Work to complete
Report each line of the data below in which "bold" appears.

■ ■ ■ ■ ■ ■ ■

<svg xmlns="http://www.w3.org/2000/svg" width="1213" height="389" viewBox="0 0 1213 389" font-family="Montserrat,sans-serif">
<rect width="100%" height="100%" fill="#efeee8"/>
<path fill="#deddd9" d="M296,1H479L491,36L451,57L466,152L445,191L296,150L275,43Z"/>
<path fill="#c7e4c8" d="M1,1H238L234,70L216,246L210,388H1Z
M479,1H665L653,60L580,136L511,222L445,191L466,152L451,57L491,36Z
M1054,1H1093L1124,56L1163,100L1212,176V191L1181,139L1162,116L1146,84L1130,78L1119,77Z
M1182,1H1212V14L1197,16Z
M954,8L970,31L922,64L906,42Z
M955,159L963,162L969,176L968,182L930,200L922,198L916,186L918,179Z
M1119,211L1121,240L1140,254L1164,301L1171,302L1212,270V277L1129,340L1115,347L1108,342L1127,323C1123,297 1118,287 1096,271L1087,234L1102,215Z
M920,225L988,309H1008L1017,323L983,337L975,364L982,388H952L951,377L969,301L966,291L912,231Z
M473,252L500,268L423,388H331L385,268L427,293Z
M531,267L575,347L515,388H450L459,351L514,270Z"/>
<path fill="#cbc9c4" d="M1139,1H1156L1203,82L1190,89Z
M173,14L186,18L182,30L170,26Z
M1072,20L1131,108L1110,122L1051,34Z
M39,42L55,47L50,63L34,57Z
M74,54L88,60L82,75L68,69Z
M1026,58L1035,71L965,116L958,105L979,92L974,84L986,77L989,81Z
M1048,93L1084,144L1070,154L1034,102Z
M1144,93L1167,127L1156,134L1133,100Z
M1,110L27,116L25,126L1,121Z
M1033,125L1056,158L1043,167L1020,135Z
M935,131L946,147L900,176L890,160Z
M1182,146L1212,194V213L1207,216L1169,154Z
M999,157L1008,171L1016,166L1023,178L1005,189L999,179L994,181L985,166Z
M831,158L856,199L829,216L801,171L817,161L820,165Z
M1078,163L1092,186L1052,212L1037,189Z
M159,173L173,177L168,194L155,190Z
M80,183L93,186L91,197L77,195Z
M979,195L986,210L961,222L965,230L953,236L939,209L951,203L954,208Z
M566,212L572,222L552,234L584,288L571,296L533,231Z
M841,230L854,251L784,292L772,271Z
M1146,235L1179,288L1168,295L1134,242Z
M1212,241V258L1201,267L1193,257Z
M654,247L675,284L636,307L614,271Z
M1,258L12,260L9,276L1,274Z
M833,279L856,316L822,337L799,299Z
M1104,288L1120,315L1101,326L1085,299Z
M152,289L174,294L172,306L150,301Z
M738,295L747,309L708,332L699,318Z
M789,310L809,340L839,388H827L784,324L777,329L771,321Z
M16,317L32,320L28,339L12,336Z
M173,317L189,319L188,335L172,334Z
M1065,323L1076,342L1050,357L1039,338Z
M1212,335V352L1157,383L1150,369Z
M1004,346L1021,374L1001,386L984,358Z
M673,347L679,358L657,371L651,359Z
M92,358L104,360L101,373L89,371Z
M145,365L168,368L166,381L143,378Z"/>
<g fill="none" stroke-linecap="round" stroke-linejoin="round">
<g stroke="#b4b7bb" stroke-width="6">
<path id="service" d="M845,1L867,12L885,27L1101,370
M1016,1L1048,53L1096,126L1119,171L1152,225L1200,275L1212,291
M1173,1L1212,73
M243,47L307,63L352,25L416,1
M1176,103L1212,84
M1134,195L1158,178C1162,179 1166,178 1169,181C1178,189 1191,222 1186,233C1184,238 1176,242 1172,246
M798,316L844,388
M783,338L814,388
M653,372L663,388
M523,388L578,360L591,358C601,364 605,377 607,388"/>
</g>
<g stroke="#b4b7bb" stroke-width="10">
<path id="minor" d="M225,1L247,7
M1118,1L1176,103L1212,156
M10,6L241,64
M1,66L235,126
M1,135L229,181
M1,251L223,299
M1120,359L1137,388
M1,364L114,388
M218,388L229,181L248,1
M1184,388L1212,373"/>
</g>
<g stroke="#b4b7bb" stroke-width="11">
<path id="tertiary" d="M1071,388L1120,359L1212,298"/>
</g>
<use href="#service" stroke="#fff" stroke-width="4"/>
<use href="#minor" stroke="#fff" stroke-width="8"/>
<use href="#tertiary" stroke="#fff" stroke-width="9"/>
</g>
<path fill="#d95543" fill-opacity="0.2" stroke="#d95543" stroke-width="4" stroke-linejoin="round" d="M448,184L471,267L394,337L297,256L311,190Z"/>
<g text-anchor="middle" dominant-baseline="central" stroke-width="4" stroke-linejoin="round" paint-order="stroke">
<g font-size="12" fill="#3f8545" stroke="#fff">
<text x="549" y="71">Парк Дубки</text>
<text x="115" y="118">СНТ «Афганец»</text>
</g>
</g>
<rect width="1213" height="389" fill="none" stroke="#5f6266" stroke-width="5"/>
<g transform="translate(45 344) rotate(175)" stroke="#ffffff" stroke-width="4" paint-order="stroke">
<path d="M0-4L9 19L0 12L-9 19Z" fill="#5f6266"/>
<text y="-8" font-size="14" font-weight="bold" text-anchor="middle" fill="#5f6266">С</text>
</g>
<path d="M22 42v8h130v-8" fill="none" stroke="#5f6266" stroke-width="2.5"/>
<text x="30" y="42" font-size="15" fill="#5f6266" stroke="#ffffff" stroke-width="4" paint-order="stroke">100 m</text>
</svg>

■ ■ ■ ■ ■ ■ ■

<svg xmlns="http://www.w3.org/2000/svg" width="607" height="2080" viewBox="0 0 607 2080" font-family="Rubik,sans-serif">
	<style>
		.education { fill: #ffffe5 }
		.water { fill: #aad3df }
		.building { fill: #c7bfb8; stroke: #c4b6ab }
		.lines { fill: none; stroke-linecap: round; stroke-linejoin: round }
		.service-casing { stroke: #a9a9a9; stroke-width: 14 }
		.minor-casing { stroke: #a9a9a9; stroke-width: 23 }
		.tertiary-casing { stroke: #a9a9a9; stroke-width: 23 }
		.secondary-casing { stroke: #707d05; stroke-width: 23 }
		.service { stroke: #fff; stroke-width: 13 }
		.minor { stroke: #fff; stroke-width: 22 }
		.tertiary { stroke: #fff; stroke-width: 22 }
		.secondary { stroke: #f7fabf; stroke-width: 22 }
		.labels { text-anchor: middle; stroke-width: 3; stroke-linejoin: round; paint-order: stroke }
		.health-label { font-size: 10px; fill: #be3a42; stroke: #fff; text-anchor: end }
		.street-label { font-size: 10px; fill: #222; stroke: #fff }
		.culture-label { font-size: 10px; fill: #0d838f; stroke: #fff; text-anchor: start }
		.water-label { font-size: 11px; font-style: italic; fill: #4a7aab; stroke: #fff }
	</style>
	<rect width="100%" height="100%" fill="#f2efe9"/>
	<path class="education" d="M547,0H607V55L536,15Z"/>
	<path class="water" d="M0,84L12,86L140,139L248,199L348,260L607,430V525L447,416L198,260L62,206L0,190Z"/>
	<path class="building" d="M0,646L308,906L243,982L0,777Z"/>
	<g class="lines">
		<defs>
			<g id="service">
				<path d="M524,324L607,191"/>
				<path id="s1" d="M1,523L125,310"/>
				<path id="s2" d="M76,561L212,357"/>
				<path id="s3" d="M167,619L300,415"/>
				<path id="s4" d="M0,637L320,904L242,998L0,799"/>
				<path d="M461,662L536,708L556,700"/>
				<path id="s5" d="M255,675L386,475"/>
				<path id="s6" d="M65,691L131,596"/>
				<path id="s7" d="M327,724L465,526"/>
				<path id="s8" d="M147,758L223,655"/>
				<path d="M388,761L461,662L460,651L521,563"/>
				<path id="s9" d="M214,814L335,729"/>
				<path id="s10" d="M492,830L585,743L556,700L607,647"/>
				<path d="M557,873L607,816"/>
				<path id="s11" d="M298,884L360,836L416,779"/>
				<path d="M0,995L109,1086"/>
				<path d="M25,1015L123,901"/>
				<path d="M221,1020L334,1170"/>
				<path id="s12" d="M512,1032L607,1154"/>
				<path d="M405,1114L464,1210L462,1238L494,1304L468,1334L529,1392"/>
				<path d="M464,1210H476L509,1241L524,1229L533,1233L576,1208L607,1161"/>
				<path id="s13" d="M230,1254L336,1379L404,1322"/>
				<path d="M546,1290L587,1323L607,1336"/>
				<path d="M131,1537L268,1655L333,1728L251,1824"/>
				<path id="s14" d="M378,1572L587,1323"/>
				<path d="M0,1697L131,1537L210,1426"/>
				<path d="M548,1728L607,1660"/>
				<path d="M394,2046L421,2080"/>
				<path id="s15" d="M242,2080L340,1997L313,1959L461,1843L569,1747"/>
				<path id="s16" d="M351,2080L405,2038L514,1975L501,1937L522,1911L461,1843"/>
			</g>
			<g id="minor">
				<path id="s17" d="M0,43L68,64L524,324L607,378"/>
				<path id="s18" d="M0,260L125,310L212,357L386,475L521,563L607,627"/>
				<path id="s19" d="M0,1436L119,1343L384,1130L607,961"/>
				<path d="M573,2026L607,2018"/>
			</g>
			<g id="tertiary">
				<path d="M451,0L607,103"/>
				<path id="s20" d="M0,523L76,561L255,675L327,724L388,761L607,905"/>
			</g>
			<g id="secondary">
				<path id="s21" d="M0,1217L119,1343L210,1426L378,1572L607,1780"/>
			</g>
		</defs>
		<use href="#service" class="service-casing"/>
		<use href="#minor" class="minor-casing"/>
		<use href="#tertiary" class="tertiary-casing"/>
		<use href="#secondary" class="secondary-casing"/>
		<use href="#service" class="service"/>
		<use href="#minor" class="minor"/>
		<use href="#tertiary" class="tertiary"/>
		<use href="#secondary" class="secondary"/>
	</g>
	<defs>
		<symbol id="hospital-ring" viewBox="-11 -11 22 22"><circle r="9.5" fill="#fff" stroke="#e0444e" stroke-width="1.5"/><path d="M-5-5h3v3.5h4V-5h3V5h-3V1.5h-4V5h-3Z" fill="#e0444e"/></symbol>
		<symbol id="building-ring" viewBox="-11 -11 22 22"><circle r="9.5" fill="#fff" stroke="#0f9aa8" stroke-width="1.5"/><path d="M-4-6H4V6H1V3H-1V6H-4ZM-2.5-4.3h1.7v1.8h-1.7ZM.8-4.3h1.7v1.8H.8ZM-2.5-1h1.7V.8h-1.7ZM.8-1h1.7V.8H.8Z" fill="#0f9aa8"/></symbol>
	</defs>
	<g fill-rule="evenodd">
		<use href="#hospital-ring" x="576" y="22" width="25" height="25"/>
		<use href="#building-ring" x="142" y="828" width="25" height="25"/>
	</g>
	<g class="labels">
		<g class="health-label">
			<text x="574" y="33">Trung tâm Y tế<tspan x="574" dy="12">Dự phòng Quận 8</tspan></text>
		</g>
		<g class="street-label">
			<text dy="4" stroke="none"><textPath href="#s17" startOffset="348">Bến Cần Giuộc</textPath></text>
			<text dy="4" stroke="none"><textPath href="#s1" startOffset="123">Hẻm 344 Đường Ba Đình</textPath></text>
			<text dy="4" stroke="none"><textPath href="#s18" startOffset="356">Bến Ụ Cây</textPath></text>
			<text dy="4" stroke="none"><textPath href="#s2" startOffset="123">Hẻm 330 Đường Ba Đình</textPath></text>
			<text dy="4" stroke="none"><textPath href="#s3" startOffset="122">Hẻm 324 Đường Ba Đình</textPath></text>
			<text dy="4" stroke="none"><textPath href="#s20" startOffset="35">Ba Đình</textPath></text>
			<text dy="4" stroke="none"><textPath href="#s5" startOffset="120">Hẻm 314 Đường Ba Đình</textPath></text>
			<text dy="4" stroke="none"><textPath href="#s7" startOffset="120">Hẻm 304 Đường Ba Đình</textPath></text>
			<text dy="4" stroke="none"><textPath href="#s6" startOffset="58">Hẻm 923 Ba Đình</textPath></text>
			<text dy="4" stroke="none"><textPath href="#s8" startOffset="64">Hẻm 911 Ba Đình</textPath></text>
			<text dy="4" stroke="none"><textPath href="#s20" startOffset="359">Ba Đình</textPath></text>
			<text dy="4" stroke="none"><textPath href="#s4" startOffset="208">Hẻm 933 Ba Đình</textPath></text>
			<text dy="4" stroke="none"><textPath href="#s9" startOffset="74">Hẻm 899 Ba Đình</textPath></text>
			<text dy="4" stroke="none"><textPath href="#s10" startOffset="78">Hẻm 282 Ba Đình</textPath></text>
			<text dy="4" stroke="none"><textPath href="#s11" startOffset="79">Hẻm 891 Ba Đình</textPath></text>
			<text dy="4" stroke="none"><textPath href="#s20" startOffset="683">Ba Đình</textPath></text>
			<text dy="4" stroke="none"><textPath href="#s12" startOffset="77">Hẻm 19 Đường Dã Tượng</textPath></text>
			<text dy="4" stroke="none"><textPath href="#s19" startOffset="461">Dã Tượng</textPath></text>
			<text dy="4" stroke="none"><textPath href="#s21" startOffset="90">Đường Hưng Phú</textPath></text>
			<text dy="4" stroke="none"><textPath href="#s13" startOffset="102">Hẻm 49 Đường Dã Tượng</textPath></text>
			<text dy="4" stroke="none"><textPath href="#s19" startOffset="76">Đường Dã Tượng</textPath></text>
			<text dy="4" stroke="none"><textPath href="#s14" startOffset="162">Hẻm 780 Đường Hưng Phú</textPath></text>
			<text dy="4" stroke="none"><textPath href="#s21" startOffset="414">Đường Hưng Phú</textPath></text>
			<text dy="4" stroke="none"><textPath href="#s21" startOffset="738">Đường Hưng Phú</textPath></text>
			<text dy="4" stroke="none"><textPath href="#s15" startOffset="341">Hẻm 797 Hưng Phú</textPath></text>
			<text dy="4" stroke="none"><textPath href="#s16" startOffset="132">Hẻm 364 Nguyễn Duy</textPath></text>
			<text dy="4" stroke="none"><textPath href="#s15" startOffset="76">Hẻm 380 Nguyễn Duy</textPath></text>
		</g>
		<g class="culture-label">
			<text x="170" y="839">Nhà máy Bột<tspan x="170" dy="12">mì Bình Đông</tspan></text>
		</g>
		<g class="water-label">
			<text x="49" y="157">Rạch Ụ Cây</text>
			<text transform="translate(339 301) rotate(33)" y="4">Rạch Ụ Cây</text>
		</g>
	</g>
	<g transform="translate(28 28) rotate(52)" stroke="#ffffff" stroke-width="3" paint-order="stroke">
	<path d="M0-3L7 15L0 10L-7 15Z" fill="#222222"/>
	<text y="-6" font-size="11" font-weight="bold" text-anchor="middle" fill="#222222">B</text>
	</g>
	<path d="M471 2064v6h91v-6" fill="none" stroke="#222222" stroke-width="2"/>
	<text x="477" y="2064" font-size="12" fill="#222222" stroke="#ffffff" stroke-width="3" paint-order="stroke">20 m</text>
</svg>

■ ■ ■ ■ ■ ■ ■

Reply to the exercise
<text y="-8" font-size="14" font-weight="bold" text-anchor="middle" fill="#5f6266">С</text>
	<text y="-6" font-size="11" font-weight="bold" text-anchor="middle" fill="#222222">B</text>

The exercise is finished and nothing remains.